Israeli tanks and bulldozers moved back into the Rafah refugee camp in the Gaza Strip yesterday, just days after the Israeli army destroyed about 100 houses, leaving some 2,000 people homeless and eight, including two children, dead.

At the same time, the Israeli army ordered 15 Palestinians being held without trial to be permanently deported from the West Bank to Gaza - a move denounced by Israeli and international human rights groups as illegal.

Rafah refugee camp was already reeling after a three-day incursion in which the Israeli army crushed entire rows of houses with bulldozers as homeless Palestinians loaded their possessions on to carts. And yesterday the bulldozers returned.
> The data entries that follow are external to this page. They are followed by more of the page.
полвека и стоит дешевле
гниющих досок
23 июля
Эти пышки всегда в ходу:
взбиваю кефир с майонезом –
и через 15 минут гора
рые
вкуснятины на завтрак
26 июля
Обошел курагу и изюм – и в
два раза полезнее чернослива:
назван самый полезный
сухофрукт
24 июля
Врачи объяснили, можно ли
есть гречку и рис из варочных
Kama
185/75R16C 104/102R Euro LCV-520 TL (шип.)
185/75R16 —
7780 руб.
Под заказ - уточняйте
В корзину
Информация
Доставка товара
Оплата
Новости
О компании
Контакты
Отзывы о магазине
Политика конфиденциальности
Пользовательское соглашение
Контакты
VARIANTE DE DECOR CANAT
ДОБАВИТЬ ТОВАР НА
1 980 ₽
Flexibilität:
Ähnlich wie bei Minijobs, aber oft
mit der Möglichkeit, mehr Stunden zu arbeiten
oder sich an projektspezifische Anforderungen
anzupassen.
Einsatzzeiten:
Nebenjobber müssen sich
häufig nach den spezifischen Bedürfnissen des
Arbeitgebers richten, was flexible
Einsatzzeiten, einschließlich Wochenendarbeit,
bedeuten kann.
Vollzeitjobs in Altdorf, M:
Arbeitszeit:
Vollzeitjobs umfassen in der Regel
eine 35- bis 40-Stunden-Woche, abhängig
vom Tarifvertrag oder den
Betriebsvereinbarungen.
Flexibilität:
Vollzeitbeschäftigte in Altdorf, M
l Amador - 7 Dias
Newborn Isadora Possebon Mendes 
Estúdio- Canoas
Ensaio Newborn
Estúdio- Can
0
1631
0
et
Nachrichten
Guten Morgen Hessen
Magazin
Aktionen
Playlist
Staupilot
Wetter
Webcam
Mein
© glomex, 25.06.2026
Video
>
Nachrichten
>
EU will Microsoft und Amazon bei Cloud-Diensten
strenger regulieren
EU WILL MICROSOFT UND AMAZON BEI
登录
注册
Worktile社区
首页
The Israeli army claims the aim is to find and destroy tunnels under the nearby Egyptian border which are used by Palestinian militants to smuggle in guns and ammunition. But after the last incursion, in which the Israelis destroyed as many as 100 houses to find just three tunnels, they were accused of inflicting collective punishment on the Palestinians of Rafah.

The Israeli army at first disputed the number of houses destroyed. But after the figures were confirmed by the UN agency for Palestinian refugees, UNRWA, and by independent news reports, the Israeli commander in the region, Colonel Eyal Eisenberg, said: "I want people to ask how many houses we have not demolished, not how many we have."

There were no reports of any fatalitiesyesterday, but six Palestinians were said to be wounded. The Israeli army sealed off the refugee camp from the outside world, as it did in the first raid. The raid began with helicopters firing into the camp before dawn, witnesses. said. Then some 40 tanks and armoured bulldozers advanced and snipers took up positions. There was less resistance than in the first raid, when militants fired shoulder-launched rockets and threw grenades, the Israeli army reported.

The army said the incursion could last several days, but there are fears that troops may stay longer. That would follow a pattern over the past 18 months in which it has advanced into Palestinian cities, then withdrawn, only to return to stay a short time later.

Palestinian militants do use tunnels to smuggle small arms across the border. But the Israeli army has for some time been demolishing houses in an effort to create a buffer zone, and the raids have allowed it to accelerate the destruction.

Yesterday's expulsion of 15 alleged militants from the west Bank to Gaza could be the forerunner of further deportations. The army said it wanted to do the same to more Palestinian prisoners.

The move has been denounced as a breach of the Geneva Conventions. Although Article 78 allows an occupying power to "assign residence" to defuse security threats, the Israeli human rights group B'Tselem said it referred only to cases of immediate danger. "This doesn't sound to me like a clear danger to state security," said a B'Tselem spokesman, Noam Hoffstater. "It looks like they're trying to push the boundaries further."